Cesare riprende a raccontare, e io ad ascoltarlo: “In questi giorni piatti e monotoni sto pensando spesso alle altre migliaia di vite che ognuno di noi avrebbe potuto attraversare. Provo a riportare alla mente le infinite persone che non ho conosciuto fino in fondo, che mi piacevano, che mi hanno dato qualcosa, ma delle quali non ricordo più i loro nomi, i loro volti; quante occasioni perdute, quante vite non vissute. Oggi che ho perso molti pezzi della mia vita, mi piacerebbe recuperare quel tempo dimenticato “
Cesare fece una breve pausa e riprese a parlare: “La melodia che esprime meglio la malinconia è sicuramente il fado, l’espressione musicale dell’anima di Lisbona. È nato, nelle taverne e negli ambienti del porto, dalla frustrazione e la spontaneità delle periferie più povere, che hanno trovato riscatto in brani malinconici e nostalgici. Di solito è composta unicamente dalla voce (fadista) che dialoga con la “guitarra portuguésa, a dodici corde” e la “viola do fado”, una chitarra di tipo spagnolo che produce le armonie e i bassi. Interpreta il tipico sentimento portoghese della saudade; racconta temi di emigrazione, di lontananza, di separazione, dolore, sofferenza.”
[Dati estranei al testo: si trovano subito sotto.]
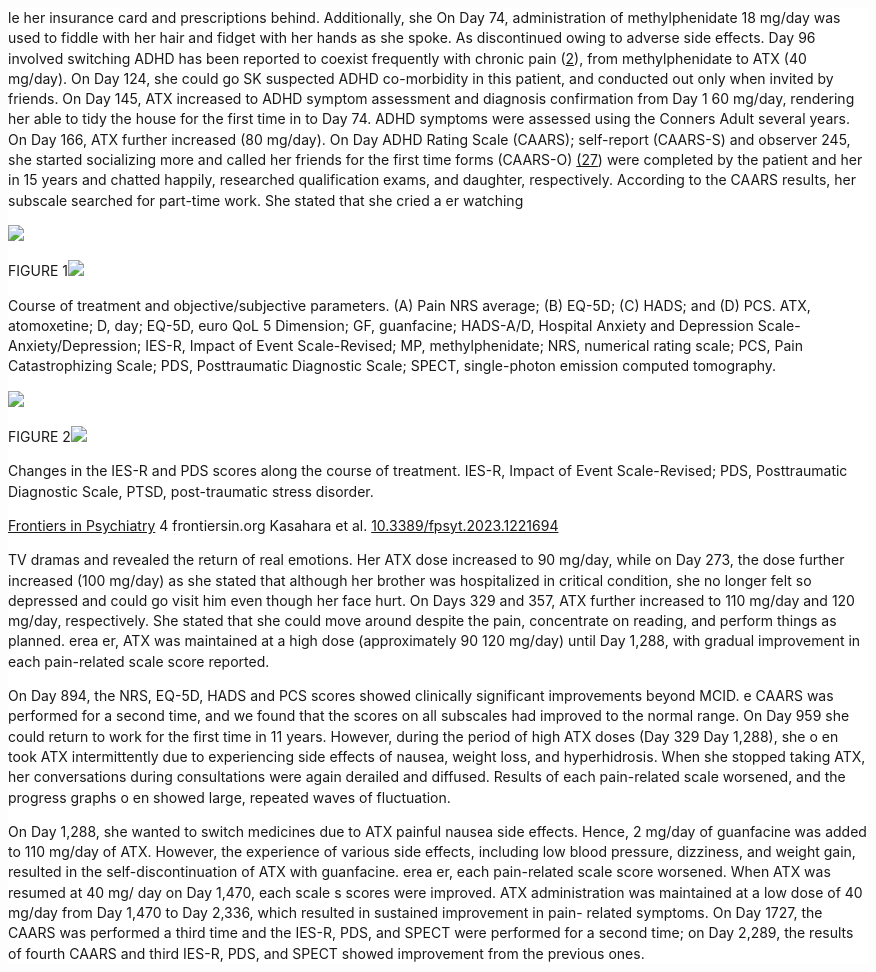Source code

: le  her insurance card and prescriptions behind. Additionally, she  On Day 74, administration of methylphenidate 18 mg/day was used to fiddle with her hair and fidget with her hands as she spoke. As  discontinued owing to adverse side effects. Day 96 involved switching ADHD has been reported to coexist frequently with chronic pain ([2](#_page6_x61.00_y321.89)),  from methylphenidate to ATX (40 mg/day). On Day 124, she could go SK suspected ADHD co-morbidity in this patient, and conducted  out only when invited by friends. On Day 145, ATX increased to ADHD symptom assessment and diagnosis confirmation from Day 1  60 mg/day, rendering her able to tidy the house for the first time in to Day 74. ADHD symptoms were assessed using the Conners  Adult  several years. On Day 166, ATX further increased (80 mg/day). On Day ADHD Rating Scale (CAARS); self-report (CAARS-S) and observer  245, she started socializing more and called her friends for the first time forms  (CAARS-O)  [(27](#_page6_x316.00_y584.89))  were  completed  by  the  patient  and  her  in 15 years and chatted happily, researched qualification exams, and daughter, respectively. According to the CAARS results, her subscale  searched for part-time work. She stated that she cried a er watching 

![](2oakjqcn.007.jpeg)

<a name="_page2_x39.00_y469.89"></a>FIGURE 1![](2oakjqcn.008.png)

Course of treatment and objective/subjective parameters. (A) Pain NRS average; (B) EQ-5D; (C) HADS; and (D) PCS. ATX, atomoxetine; D, day; EQ-5D, euro QoL 5 Dimension; GF, guanfacine; HADS-A/D, Hospital Anxiety and Depression Scale-Anxiety/Depression; IES-R, Impact of Event Scale-Revised; MP, methylphenidate; NRS, numerical rating scale; PCS, Pain Catastrophizing Scale; PDS, Posttraumatic Diagnostic Scale; SPECT, single-photon emission computed tomography.

![](2oakjqcn.009.jpeg)

<a name="_page3_x39.00_y73.89"></a>FIGURE 2![](2oakjqcn.010.png)

Changes in the IES-R and PDS scores along the course of treatment. IES-R, Impact of Event Scale-Revised; PDS, Posttraumatic Diagnostic Scale, PTSD, post-traumatic stress disorder.

[Frontiers in  Psychiatry](https://www.frontiersin.org/journals/psychiatry) 4 frontiersin.org
Kasahara et al.  [10.3389/fpsyt.2023.1221694](https://doi.org/10.3389/fpsyt.2023.1221694)

TV dramas and revealed the return of real emotions. Her ATX dose increased to 90 mg/day, while on Day 273, the dose further increased (100 mg/day) as she stated that although her brother was hospitalized in critical condition, she no longer felt so depressed and could go visit him even though her face hurt. On Days 329 and 357, ATX further increased to 110 mg/day and 120 mg/day, respectively. She stated that she could move around despite the pain, concentrate on reading, and perform things as planned.  erea er, ATX was maintained at a high dose (approximately 90 120 mg/day) until Day 1,288, with gradual improvement in each pain-related scale score reported.

On Day 894, the NRS, EQ-5D, HADS and PCS scores showed clinically significant improvements beyond MCID.  e CAARS was performed for a second time, and we found that the scores on all subscales had improved to the normal range. On Day 959 she could return to work for the first time in 11 years. However, during the period of high ATX doses (Day 329 Day 1,288), she o en took ATX intermittently due to experiencing side effects of nausea, weight loss, and hyperhidrosis. When she stopped taking ATX, her conversations during consultations were again derailed and diffused. Results of each pain-related scale worsened, and the progress graphs o en showed large, repeated waves of fluctuation.

On Day 1,288, she wanted to switch medicines due to ATX painful nausea side effects. Hence, 2 mg/day of guanfacine was added to 110 mg/day of ATX. However, the experience of various side effects, including low blood pressure, dizziness, and weight gain, resulted in the self-discontinuation of ATX with guanfacine.  erea er, each pain-related scale score worsened. When ATX was resumed at 40 mg/ day  on  Day  1,470,  each  scale s  scores  were  improved.  ATX administration was maintained at a low dose of 40 mg/day from Day 1,470 to Day 2,336, which resulted in sustained improvement in pain- related symptoms. On Day 1727, the CAARS was performed a third time and the IES-R, PDS, and SPECT were performed for a second time; on Day 2,289, the results of fourth CAARS and third IES-R, PDS, and SPECT showed improvement from the previous ones.
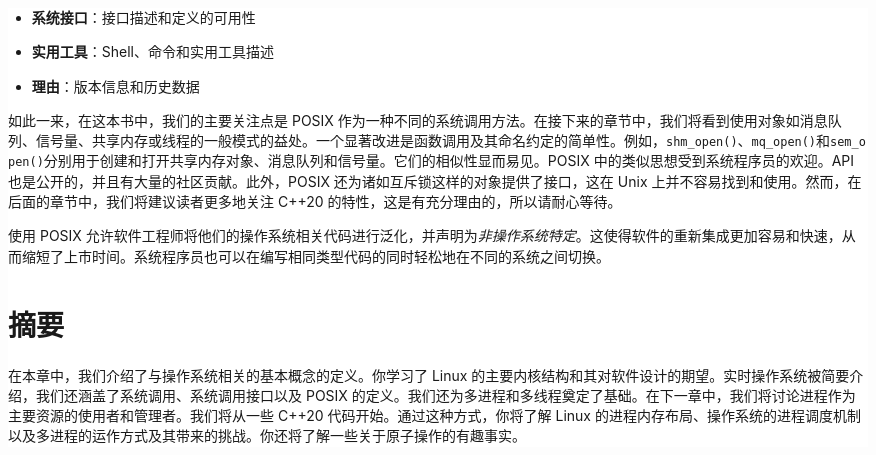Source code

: +   **系统接口**：接口描述和定义的可用性

+   **实用工具**：Shell、命令和实用工具描述

+   **理由**：版本信息和历史数据

如此一来，在这本书中，我们的主要关注点是 POSIX 作为一种不同的系统调用方法。在接下来的章节中，我们将看到使用对象如消息队列、信号量、共享内存或线程的一般模式的益处。一个显著改进是函数调用及其命名约定的简单性。例如，`shm_open()`、`mq_open()`和`sem_open()`分别用于创建和打开共享内存对象、消息队列和信号量。它们的相似性显而易见。POSIX 中的类似思想受到系统程序员的欢迎。API 也是公开的，并且有大量的社区贡献。此外，POSIX 还为诸如互斥锁这样的对象提供了接口，这在 Unix 上并不容易找到和使用。然而，在后面的章节中，我们将建议读者更多地关注 C++20 的特性，这是有充分理由的，所以请耐心等待。

使用 POSIX 允许软件工程师将他们的操作系统相关代码进行泛化，并声明为*非操作系统特定*。这使得软件的重新集成更加容易和快速，从而缩短了上市时间。系统程序员也可以在编写相同类型代码的同时轻松地在不同的系统之间切换。

# 摘要

在本章中，我们介绍了与操作系统相关的基本概念的定义。你学习了 Linux 的主要内核结构和其对软件设计的期望。实时操作系统被简要介绍，我们还涵盖了系统调用、系统调用接口以及 POSIX 的定义。我们还为多进程和多线程奠定了基础。在下一章中，我们将讨论进程作为主要资源的使用者和管理者。我们将从一些 C++20 代码开始。通过这种方式，你将了解 Linux 的进程内存布局、操作系统的进程调度机制以及多进程的运作方式及其带来的挑战。你还将了解一些关于原子操作的有趣事实。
E’ stare in silenzio ad ascoltare / Sentire che può essere dolce / Un giorno anche morire / Nella luce calda e rossa di un tramonto / Di un giorno ferito che non vuole morire mai / Sembra quasi la felicità / Sembra quasi l’anima che va / Sogno che si mischia alla realtà
Cesare continua il monologo e, finalmente, va al cuore dei suoi pensieri. Con un timbro di voce più acceso aggiunge: “Nella pace di questa spiaggia, tra i colori del tramonto, trascinato dalla musica, la mia malinconia si mescola con la nostalgia e mi riporta i ricordi, ancora vividi, di una Lisbona in cui da giovanissimo capitai quasi per caso e dove rimasi per alcuni mesi. Mi restituisce quei giorni in cui andai alla ricerca dei luoghi di Pessoa e dei suoi pensieri sull’inquietudine e mi riconduce a quelle notti in cui Lei mi guidò per le strette vie del Chiado, del Bairro Alto e dell’Alfama; nei locali ad ascoltare il Fado, a bere Vinho verde e Ginja e ballare musica lenta. Mi trasporta a quei giorni e quelle notti in cui mi innamorai perdutamente di una donna e della sua città. “
Puoi scambiarla per tristezza ma / E’ solo l’anima che sa / Che anche il dolore passerà / E si ferma un attimo a consolare il pianto / Di un amore ferito che non vuole morire mai / Na na na na na na na… / Na na na na na na na… / Na na na na na na na…
di Enzo Capuano
Articolo di grande bellezza, che va dritto al cuore di chi guarda la vita con gli stessi occhi. Pochi, devo dire, nella gran massa dell’umanità, una minoranza che non fa rumore e spesso sembra che non esista, eppure silenziosamente c’è. Individui che incontri per caso nel corso della vita e con cui stabilisci una immediata affinità per la comunanza di vedute, per la sottile vena di malinconia che traspira dalle parole, ma anche dal loro linguaggio non verbale. Mentre il resto del mondo va avanti come un gran circo, con la sua cacofonia di voci, di suoni di fanfara, con i suoi immancabili numeri di saltimbanchi, nani e ballerine, queste persone, fedeli a valori del tutto estranei a questa ubriacatura collettiva, di cui fanno fatica a riconoscere la ragione, vivono uno stile di vita sobrio e introspettivo. Spesso accosto il contrasto con il comune senso dell’essere, ai ragionamenti immortali del Leopardi, di grandi scrittori del dubbio, fino a cantautori di canzoni.